Bir iltifât-ı hâssaya gizliden gizliye bir işaret bulunduğunu kat’î hissettiğim için, ihtiyarsız olarak, kemâl-i sürur ve ferahımdan taşkıncasına bağırarak, "Aman, geliniz, siz de görünüz" diyorum. Evet, nasıl ki, bir padişahın has bir ednâ işaretine mazhar olmak, kanun-u umumiyle bir müşiriyet teveccühünden fazla medar-ı sürurdur. Öyle de, Hâlık-ı Zülcelâlin hususî iltifatını imâ eden en gizli bir işarete, yüz bin can olsa ve feda edilse ve yüz bin sene ömür varsa, o yolda sarf edilse yine ucuzdur.

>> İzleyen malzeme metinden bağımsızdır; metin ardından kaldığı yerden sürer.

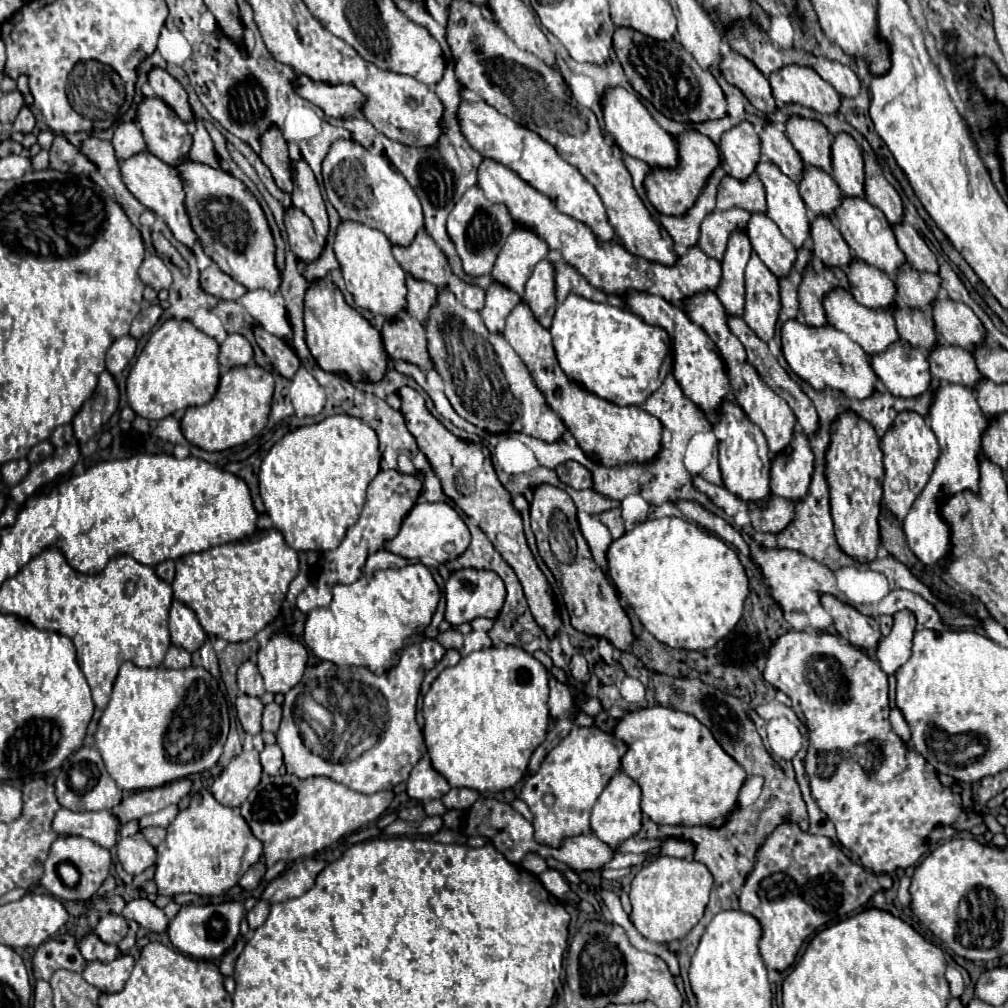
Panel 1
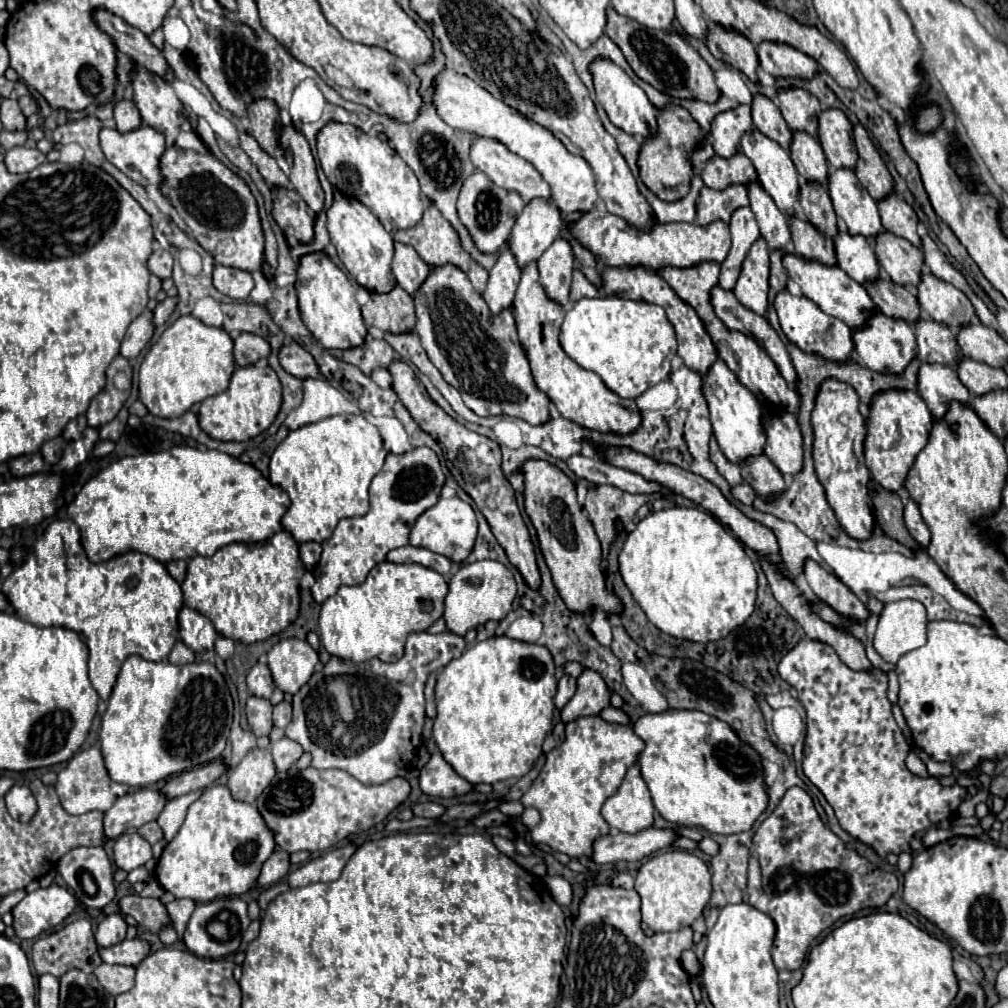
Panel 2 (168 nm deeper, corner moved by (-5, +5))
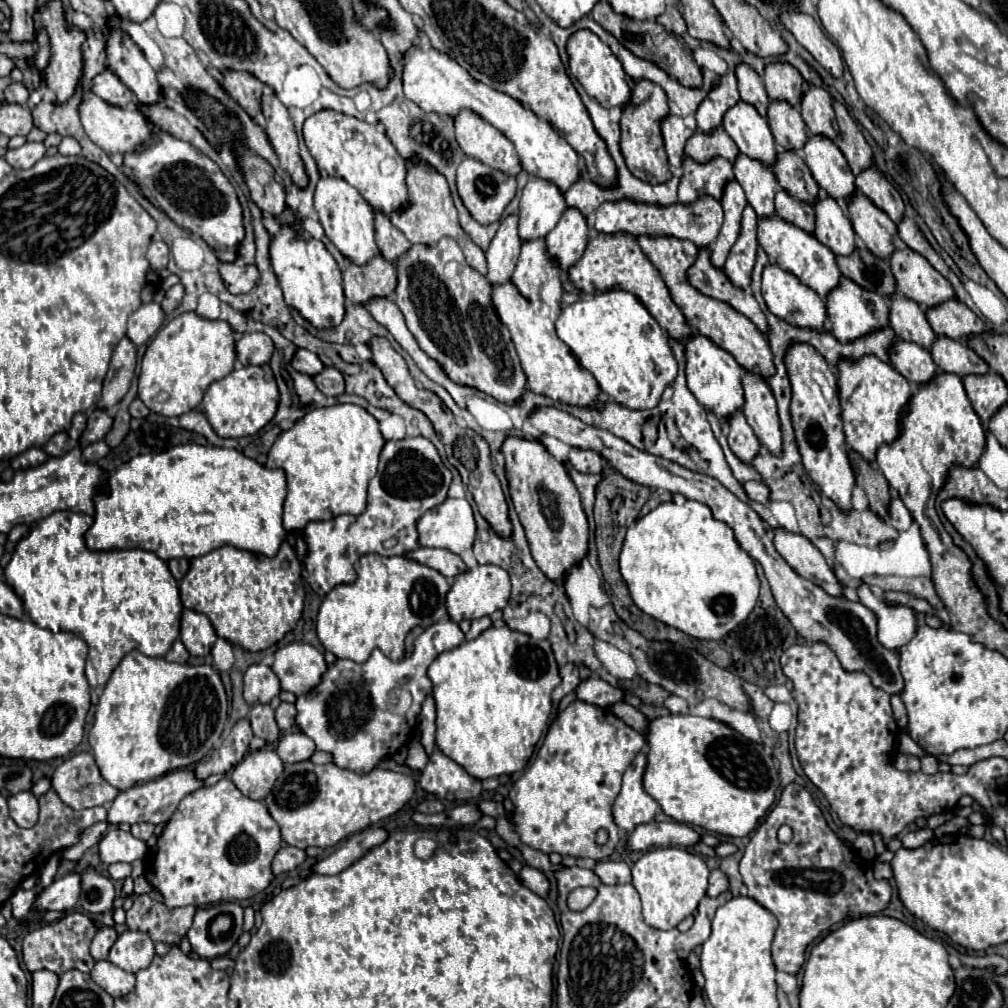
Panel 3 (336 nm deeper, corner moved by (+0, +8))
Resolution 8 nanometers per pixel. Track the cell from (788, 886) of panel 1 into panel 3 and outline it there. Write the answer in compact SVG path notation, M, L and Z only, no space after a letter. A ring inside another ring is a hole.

İşte bu sırdan gelen sürurun verdiği cezbekârâne taşkınlıkla, dikkatsizlere mâlâyâni ve israf sayılan böyle tevafukata dair bahisler açıyorum. İşte bir bahis daha açacağım.
Onuncu Söz, Kur’ân’ın bir sülüsünü inkâr etmek niyetiyle, haşr-i cismanîyi resmen millet içinde inkâr etmek fikrinde bulunan zındıkları susturmakla, harika bir şûle-i i’câz-ı Kur’ânî’yi gösterdiği gibi, daha müteaddit emarelerle, mânevî i’câz-ı Kur’ân hesabına fevkalâde bir mahiyeti bulunduğunu icmâlen hissetmiştik. Ve şimdi yeniden tekrar Onuncu Söze nazar-ı dikkat-i âmmeyi celb etmek için, ihtiyarsız olarak onunla meşgul edildim ve baktım.
Bu defa Lâfzullahın en birinci harfi olan elif, Onuncu Sözde öyle bir tevafuk gösterdi ki, kat’iyen tesadüfe havale edilmediği gibi, başka emarelerle o tevafukta gaybî bir işareti kat’iyen hissettim. Sonra işaretlerini koydum. Hem işarete medar olmak için harikulâde olmak lâzım değildir. Çünkü, çok âdi perdeler içinde mühim işaretler verilir; ehli anlar.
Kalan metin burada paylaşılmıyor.